Benefits Can Be Used To Pay Loans
The Supreme Court ruled unanimously Wednesday that the government can seize a person's Social Security benefits to pay old student loans.
Retiring Justice Sandra Day O'Connor wrote the decision that went against a disabled man, James Lockhart, who had sued claiming he needed all of his $874 monthly check to pay for food and medication.
His government benefits had been cut by 15 percent to cover debts he incurred for college in the 1980s.
Lockhart also lost at the San Francisco-based 9th U.S. Circuit Court of Appeals, which said that Congress had eliminated a 10-year time limit on the government's right to seek repayment on defaulted student loans by seizing payments, including Social Security, to individuals.
The Bush administration had maintained that the case was important because outstanding student loans total about $33 billion, which includes about $7 billion in delinquent debt. Of the delinquent loans, about half are over 10 years old, government lawyers have said.
Justices were called on to clarify federal laws that sent conflicting messages about the collection of loans that are more than a decade old.
In a concurring opinion, Justice Antonin Scalia said that Congress "unambiguously authorized, without exception, the collection of 10-year-old student loan debt ... in doing so, it flatly contracted and thereby effectively repealed part of the Social Security Act."
He complained that Congress in passing laws often wrongly claims they these acts cannot be changed in the future. Such an attempt "does no favor to the members of Congress, and to those who assist in drafting their legislation," Scalia wrote.
Groups like the AARP and the National Consumer Law Center had urged the court to safeguard Social Security benefits in the Lockhart case, arguing they "are critical in preserving a measure of financial independence for older and disabled workers."
Lockhart, 67, a former postal worker who now lives in public housing in Seattle, has heart disease, diabetes and other health problems. He has about $77,000 in student loan debt.
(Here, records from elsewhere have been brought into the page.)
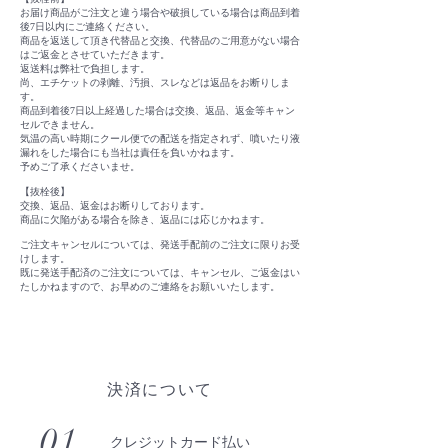
お届け商品がご注文と違う場合や破損している場合は商品到着
後7日以内にご連絡ください。
商品を返送して頂き代替品と交換、代替品のご用意がない場合
はご返金とさせていただきます。
返送料は弊社で負担します。
尚、エチケットの剥離、汚損、スレなどは返品をお断りしま
す。
商品到着後7日以上経過した場合は交換、返品、返金等キャン
セルできません。
気温の高い時期にクール便での配送を指定されず、噴いたり液
漏れをした場合にも当社は責任を負いかねます。
予めご了承くださいませ。
【抜栓後】
交換、返品、返金はお断りしております。
商品に欠陥がある場合を除き、返品には応じかねます。
ご注文キャンセルについては、発送手配前のご注文に限りお受
けします。
既に発送手配済のご注文については、キャンセル、ご返金はい
たしかねますので、お早めのご連絡をお願いいたします。
決済について
01
クレジットカード払い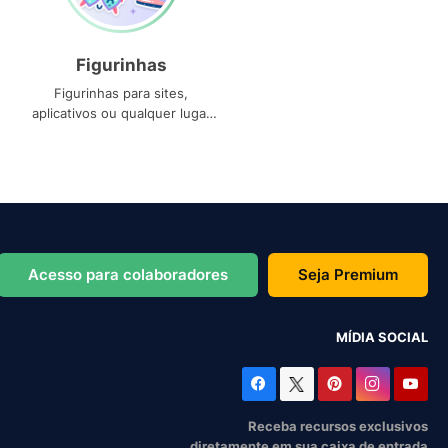
Figurinhas
Figurinhas para sites,
aplicativos ou qualquer lugar
que você precise
Acesso para colaboradores
Seja Premium
MÍDIA SOCIAL
Receba recursos exclusivos
diretamente em sua caixa de entrada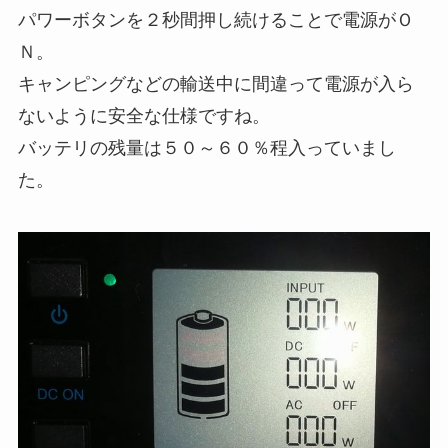
パワーボタンを２秒間押し続けることで電源がＯ
Ｎ。
キャンピングなどの輸送中に間違って電源が入ら
ないように安全な仕様ですね。
バッテリの残量は５０～６０％程入っていまし
た。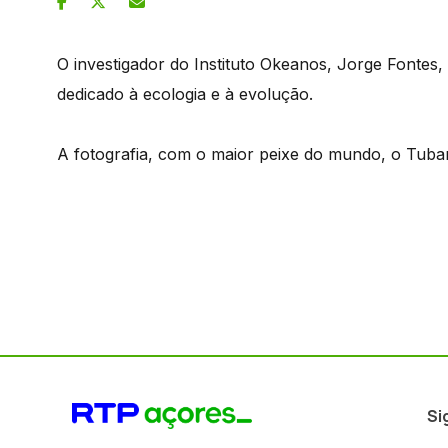
O investigador do Instituto Okeanos, Jorge Fontes,
dedicado à ecologia e à evolução.
A fotografia, com o maior peixe do mundo, o Tubarã
Si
O'Connor's ruling, a brief 4 and-a-half pages, will likely be one of her last. She is retiring after 24 years.
Also Wednesday, new Chief Justice John Roberts announced his first ruling, in a case involving legal fees. The 9-0 decision backed insurance companies, which argued that they should not have to pay legal fees of a New Mexico couple in a case that was shuffled from state court to federal court, then back to state court.
The Supreme Court also dived into the internal workings of jury deliberations in capital cases Wednesday, debating whether jurors could have lingering doubts about a defendant's guilt after a conviction and whether they could find that evidence for and against the death penalty was evenly balanced.
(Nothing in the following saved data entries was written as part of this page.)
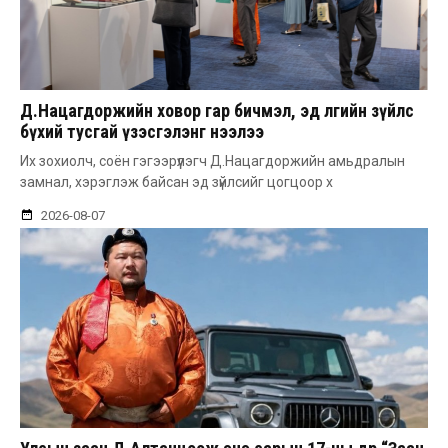
Д.Нацагдоржийн ховор гар бичмэл, эд өлгийн зүйлс
бүхий тусгай үзэсгэлэнг нээлээ
Их зохиолч, соён гэгээрүүлэгч Д.Нацагдоржийн амьдралын
замнал, хэрэглэж байсан эд зүйлсийг цогцоор х
2026-08-07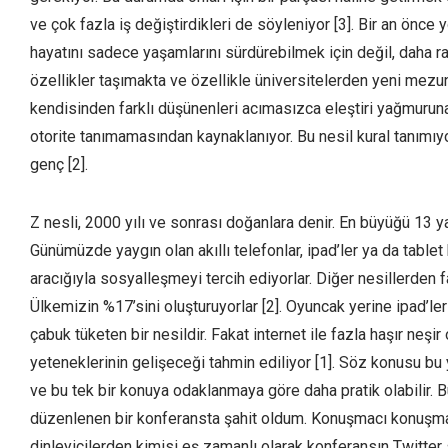
ve çok fazla iş değiştirdikleri de söyleniyor [3]. Bir an önce y
hayatını sadece yaşamlarını sürdürebilmek için değil, daha raha
özellikler taşımakta ve özellikle üniversitelerden yeni mezu
kendisinden farklı düşünenleri acımasızca eleştiri yağmuruna
otorite tanımamasından kaynaklanıyor. Bu nesil kural tanımıyo
genç [2].
Z nesli, 2000 yılı ve sonrası doğanlara denir. En büyüğü 13 ya
Günümüzde yaygın olan akıllı telefonlar, ipad’ler ya da tablet b
aracığıyla sosyalleşmeyi tercih ediyorlar. Diğer nesillerden fark
Ülkemizin %17’sini oluşturuyorlar [2]. Oyuncak yerine ipad’lerl
çabuk tüketen bir nesildir. Fakat internet ile fazla haşır neşi
yeteneklerinin gelişeceği tahmin ediliyor [1]. Söz konusu b
ve bu tek bir konuya odaklanmaya göre daha pratik olabilir. 
düzenlenen bir konferansta şahit oldum. Konuşmacı konuşmas
dinleyicilerden kimisi eş zamanlı olarak konferansın Twitter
Less than a week after the nation's 1,000th execution since states resumed capital punishment, the justices devoted their entire argument session to whether the Oregon and Kansas Supreme Courts had correctly interpreted the Eighth Amendment's prohibition on cruel and unusual punishment.
In both arguments, the justices struggled to understand the positions of attorneys for the death row inmates who wanted the high court to stay out of their cases, and did little to support the rulings from the state courts that said the Constitution protects their clients.